### Excerpt provided:
|
DOCUMENT MANAGEMENT
Document Management or Content Management is no stranger to electronic search – and the issues with trying to find unstructured information in electronic archives that are growing exponentially. Factors like Sarbanes-Oxley and HIPPA are forcing corporations to save virtually everything – with the activity of eliminating duplicates and trivial emails taking a backseat since after all, this is a cost-driven exercise.
Companies focusing on document management have offered numerous “text analytics” and “conceptual search” products, but these have all been based on outmoded technologies, requiring extensive backroom preparation, or use of lengthy and often outdated term lists. Once companies select a conceptual search tool, they often find their support and maintenance issues are larger than the problem they were trying to solve.
Content Analyst approaches this market differently. Our product was designed from the ground up to understand and handle unstructured text; we suffer from no database-centric legacy constraints.
Key features our clients find useful for document management are:
Automatic Categorization
Conceptual Search (Search on Steroids)
Cross-Lingual Search
Automatic Summarization
Automatic Categorization - How it Works
Content Analyst was designed from the ground up as a learning system. Much like a file clerk would put his or her knowledge of their company to work in understanding how to file and manage unstructured information, Content Analyst can be easily trained about the key facts and factors and then put that knowledge to work in sorting or categorizing information.
“Training” Content Analyst is as simple as providing a sample set of documents – exemplars – that contain either concepts or phrases against which you want to correlate saved information – as well as sorting new information as it enters the document management system. Content Analyst also needs to know into which categories you want the information sorted.
Armed with this basic information, Content Analyst is then ready to receive documents. It will read each one, compare the concepts and word contexts against the exemplar set, and categorize accordingly. Our categorization on average achieves 90% accuracy versus controlled human categorization, and easily passes the rigorous challenges of the legal community (whose use of categorization is very similar function-wise to the document management world).
Automatic Categorization - How it delivers Value
Automatic categorization cuts the time to sort through an initial collection of information by 70%. As an in-place sorting tool, it can ensure that new documents are accurately routed and assigned to the appropriate response groups or organizations. As a “front-end” built into document management capture solutions (i.e., scanning and input) it eliminates the difficult and usually manual task of assigning the document to the appropriate group. Errors are eliminated, and an entire process is reduced to a single step (that can be entirely automated, as some of our partners have done).

### Information:

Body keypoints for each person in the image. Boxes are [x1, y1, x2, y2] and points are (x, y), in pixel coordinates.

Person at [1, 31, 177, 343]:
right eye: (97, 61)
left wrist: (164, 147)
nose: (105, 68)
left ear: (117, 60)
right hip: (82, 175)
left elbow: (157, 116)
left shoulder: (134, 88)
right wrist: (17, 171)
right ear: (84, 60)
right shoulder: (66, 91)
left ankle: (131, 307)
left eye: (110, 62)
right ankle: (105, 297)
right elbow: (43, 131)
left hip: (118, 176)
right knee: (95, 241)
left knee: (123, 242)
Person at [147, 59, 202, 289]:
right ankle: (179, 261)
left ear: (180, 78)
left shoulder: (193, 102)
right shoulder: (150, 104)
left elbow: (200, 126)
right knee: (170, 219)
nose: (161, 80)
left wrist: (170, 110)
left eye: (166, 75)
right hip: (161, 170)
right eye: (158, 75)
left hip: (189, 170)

### Problem set:
1/ Answer the following about the document management page:
(a) What average accuracy does it claim for its categorization compared with controlled human categorization?
(b) By what percentage does it say automatic categorization cuts the time to sort through an initial collection of information?
(c) Besides a sample set of documents, what else must Content Analyst know in order to be trained?
2/ Render this sentence from the document management page in French: "Content Analyst was designed from the ground up as a learning system."
The records are not needed for this work.

### Solutions to the exercise:
1/
(a) 90%
(b) 70%
(c) Into which categories the information should be sorted

2/ Content Analyst a été conçu dès le départ comme un système d'apprentissage.